DIRECTIONS FOR THIS TASK: Identify each line in the entries below that contains the word "cookies", and copy every such line.

[Excerpts from a dataset]
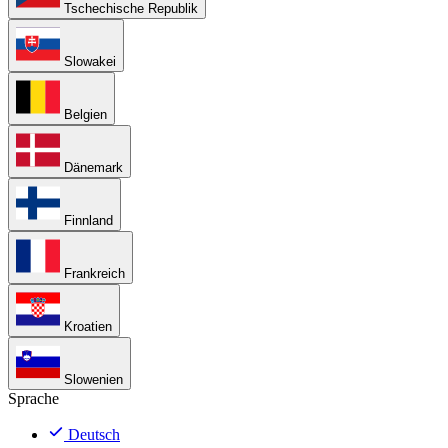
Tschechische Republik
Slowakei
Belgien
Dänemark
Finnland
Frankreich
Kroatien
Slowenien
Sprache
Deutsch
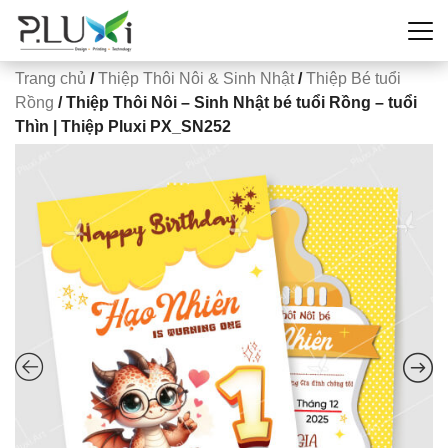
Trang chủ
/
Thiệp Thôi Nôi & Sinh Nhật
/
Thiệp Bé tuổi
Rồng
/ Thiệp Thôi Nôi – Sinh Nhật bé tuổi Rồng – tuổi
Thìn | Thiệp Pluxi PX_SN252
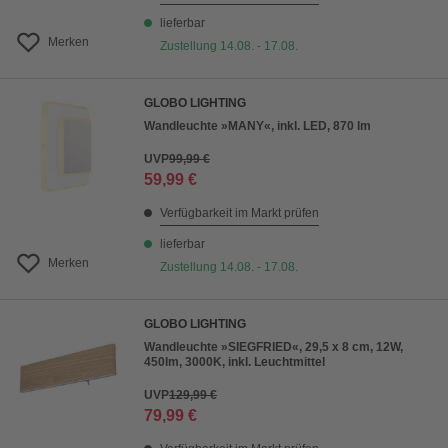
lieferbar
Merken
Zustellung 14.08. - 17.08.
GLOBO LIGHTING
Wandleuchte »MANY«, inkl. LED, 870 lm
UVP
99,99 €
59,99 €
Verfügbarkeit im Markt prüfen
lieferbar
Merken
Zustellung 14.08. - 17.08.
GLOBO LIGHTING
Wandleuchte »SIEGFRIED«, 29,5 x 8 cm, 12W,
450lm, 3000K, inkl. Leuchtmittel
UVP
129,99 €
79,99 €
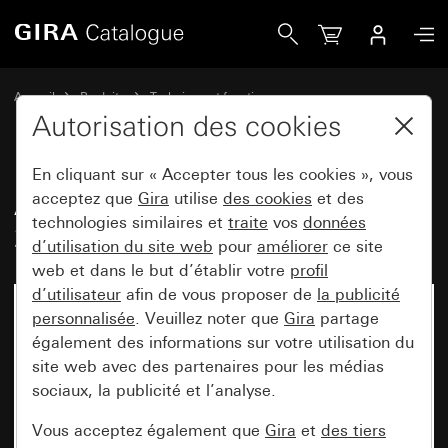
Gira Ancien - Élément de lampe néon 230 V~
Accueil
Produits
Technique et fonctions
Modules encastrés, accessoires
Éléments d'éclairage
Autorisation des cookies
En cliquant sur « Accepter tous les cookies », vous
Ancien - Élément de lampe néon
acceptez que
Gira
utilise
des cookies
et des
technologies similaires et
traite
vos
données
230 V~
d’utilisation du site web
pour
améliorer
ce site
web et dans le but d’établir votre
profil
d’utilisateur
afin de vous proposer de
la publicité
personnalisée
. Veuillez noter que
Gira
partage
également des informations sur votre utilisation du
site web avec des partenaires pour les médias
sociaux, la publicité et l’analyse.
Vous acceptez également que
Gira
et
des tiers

--

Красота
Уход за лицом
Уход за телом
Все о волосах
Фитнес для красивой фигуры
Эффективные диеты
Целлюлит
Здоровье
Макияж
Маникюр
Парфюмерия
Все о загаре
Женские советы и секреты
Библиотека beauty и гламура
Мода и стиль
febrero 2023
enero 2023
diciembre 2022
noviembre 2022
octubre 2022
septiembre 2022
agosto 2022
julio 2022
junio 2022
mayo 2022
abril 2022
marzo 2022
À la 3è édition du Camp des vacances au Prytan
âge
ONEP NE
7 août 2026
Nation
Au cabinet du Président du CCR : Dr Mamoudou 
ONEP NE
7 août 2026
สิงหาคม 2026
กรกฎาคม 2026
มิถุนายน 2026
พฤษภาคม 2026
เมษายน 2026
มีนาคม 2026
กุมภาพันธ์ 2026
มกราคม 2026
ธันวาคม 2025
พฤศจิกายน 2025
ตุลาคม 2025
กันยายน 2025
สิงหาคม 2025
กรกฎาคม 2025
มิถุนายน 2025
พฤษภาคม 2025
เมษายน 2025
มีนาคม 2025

---

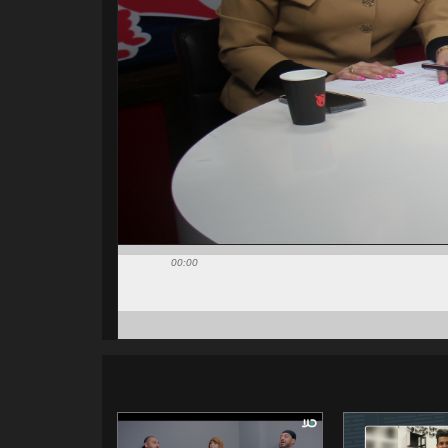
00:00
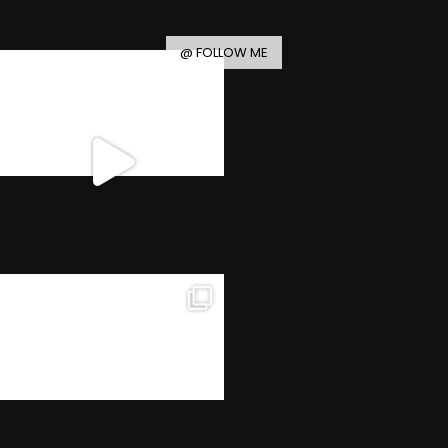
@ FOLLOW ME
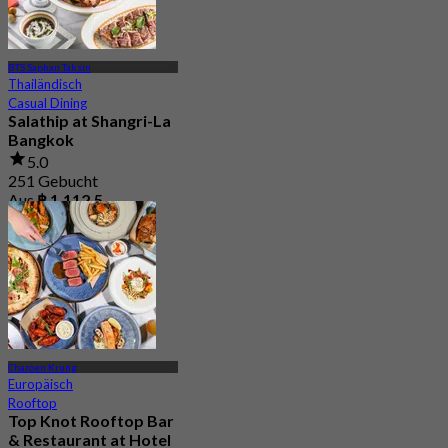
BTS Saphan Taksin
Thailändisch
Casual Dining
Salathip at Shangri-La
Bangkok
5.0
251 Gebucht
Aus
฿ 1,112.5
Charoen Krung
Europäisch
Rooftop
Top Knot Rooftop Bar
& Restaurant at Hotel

WRITTEN RESPONSE:
Autorisation des cookies
En cliquant sur « Accepter tous les cookies », vous
des cookies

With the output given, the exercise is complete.